Gerade sind es die ruhig gezupften Klänge von Simon & Garfunkels „Scarborough Fair“, als ein Bullterrier um die Ecke wetzt, der Besitzer mit Silberkettchen und fleckigen Hosen rennt brüllend hinterher. „Scarborough Fair“ ertönt nur noch gedämpft und ohne Text im Hintergrund des Wortgefechts, das nun wiederum zwischen dem brüllenden Mann und seiner wild fluchenden, ebenso lauten Partnerin entstanden ist. Ein kurzes, angetrunkenes Handgemenge der beiden, dann taucht der entlaufene Hund auf und das Trio verschwindet wieder aus dem Blickfeld.

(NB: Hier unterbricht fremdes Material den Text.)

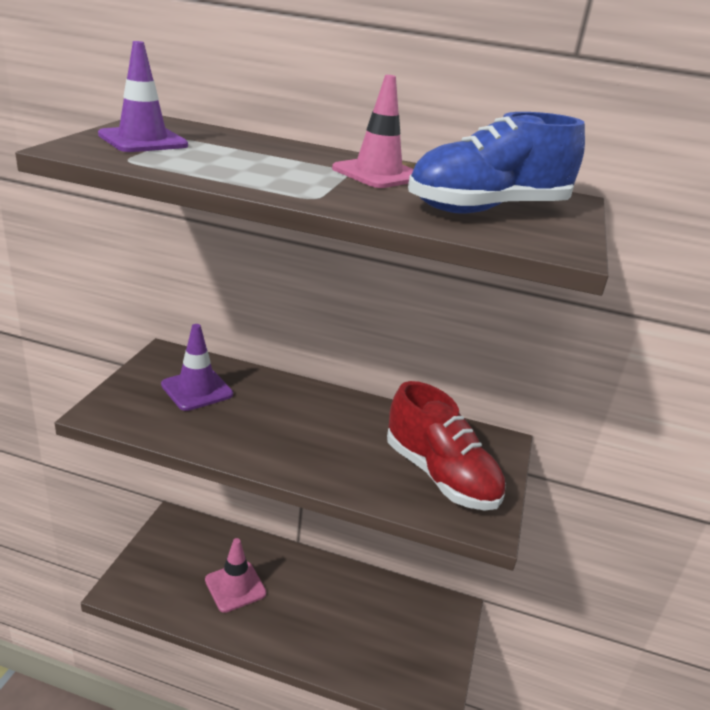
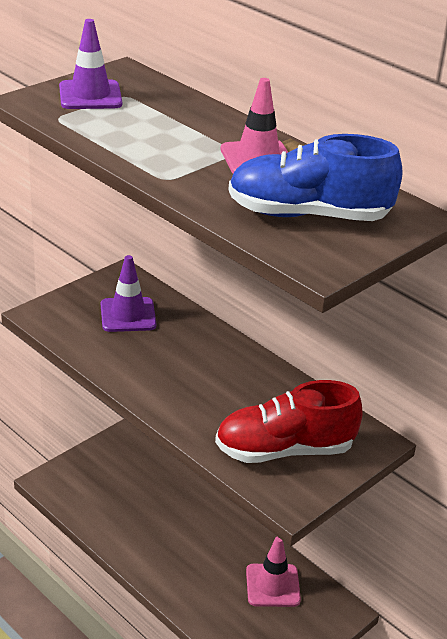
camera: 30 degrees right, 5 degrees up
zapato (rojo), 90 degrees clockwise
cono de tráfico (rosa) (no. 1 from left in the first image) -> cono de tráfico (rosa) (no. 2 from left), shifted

So schnell die aggressive Stimmung aufzog, so unversehens ist sie vorbei. Nina dreht erst jetzt wieder auf ihre eigene Lautstärke. Gott sei Dank passiere so etwas nicht oft. Im Hintergrund bleiben, möglichst unauffällig, nicht plötzlich aufhören zu spielen, kein Blickkontakt. Das sei so ihr Weg, nicht Zielscheibe umschlagender Situationen zu werden, nickt sie dem Gedanken hinterher. Sie spielt sofort weiter – wegen der Pause und der Finger – und stimmt ihr letztes Lied an für heute, auch ein eigenes, das sie schon vor Jahren geschrieben hat: „3 Sides of the Coin“. Nina begleitet es mit energischem Fußrhythmus. Auf dem Foto einer Touristin wird sie verewigt. Diese Musiker im Bahnhof, die gehörten doch zu London dazu, sagt die Dame aus Paris.

Ein Blick in die Gitarrentasche verrät: Es war ein langer, aber auch erfolgreicher Tag heute. Übermorgen geht es weiter, gleicher Bahnhof, für zwei Stunden dann. Zählen wird sie ihre Münzen erst daheim. Jetzt gibt es erst einmal ein Feierabendbier.